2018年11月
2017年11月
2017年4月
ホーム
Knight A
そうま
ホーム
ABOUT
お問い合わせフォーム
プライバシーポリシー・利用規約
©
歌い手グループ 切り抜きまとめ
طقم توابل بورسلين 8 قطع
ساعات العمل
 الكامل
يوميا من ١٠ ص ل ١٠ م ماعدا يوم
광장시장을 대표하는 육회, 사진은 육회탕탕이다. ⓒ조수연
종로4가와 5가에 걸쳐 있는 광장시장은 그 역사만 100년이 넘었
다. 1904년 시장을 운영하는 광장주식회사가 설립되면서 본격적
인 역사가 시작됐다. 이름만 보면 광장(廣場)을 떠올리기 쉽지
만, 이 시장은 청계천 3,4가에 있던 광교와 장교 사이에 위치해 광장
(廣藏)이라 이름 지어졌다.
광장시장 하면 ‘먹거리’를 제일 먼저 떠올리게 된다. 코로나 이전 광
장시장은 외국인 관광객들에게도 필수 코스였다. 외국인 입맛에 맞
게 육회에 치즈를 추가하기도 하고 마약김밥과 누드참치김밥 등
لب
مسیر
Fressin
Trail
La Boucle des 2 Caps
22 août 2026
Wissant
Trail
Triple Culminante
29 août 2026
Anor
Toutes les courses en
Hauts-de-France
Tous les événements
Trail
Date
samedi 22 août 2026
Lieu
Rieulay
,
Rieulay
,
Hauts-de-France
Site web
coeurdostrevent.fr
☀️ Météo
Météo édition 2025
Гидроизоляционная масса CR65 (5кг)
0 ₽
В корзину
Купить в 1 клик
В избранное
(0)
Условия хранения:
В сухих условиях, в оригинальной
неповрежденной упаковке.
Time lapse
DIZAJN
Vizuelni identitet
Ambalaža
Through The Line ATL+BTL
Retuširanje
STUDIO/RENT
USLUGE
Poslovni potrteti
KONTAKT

----------

● **INSTRUCCIONES**
Copia de nuevo todos los datos y cambia "Trail" por "Course" cada vez que aparezca, sin tocar nada más.

● **RESULTADO**
2018年11月
2017年11月
2017年4月
ホーム
Knight A
そうま
ホーム
ABOUT
お問い合わせフォーム
プライバシーポリシー・利用規約
©
歌い手グループ 切り抜きまとめ
طقم توابل بورسلين 8 قطع
ساعات العمل
 الكامل
يوميا من ١٠ ص ل ١٠ م ماعدا يوم
광장시장을 대표하는 육회, 사진은 육회탕탕이다. ⓒ조수연
종로4가와 5가에 걸쳐 있는 광장시장은 그 역사만 100년이 넘었
다. 1904년 시장을 운영하는 광장주식회사가 설립되면서 본격적
인 역사가 시작됐다. 이름만 보면 광장(廣場)을 떠올리기 쉽지
만, 이 시장은 청계천 3,4가에 있던 광교와 장교 사이에 위치해 광장
(廣藏)이라 이름 지어졌다.
광장시장 하면 ‘먹거리’를 제일 먼저 떠올리게 된다. 코로나 이전 광
장시장은 외국인 관광객들에게도 필수 코스였다. 외국인 입맛에 맞
게 육회에 치즈를 추가하기도 하고 마약김밥과 누드참치김밥 등
لب
مسیر
Fressin
Course
La Boucle des 2 Caps
22 août 2026
Wissant
Course
Triple Culminante
29 août 2026
Anor
Toutes les courses en
Hauts-de-France
Tous les événements
Course
Date
samedi 22 août 2026
Lieu
Rieulay
,
Rieulay
,
Hauts-de-France
Site web
coeurdostrevent.fr
☀️ Météo
Météo édition 2025
Гидроизоляционная масса CR65 (5кг)
0 ₽
В корзину
Купить в 1 клик
В избранное
(0)
Условия хранения:
В сухих условиях, в оригинальной
неповрежденной упаковке.
Time lapse
DIZAJN
Vizuelni identitet
Ambalaža
Through The Line ATL+BTL
Retuširanje
STUDIO/RENT
USLUGE
Poslovni potrteti
KONTAKT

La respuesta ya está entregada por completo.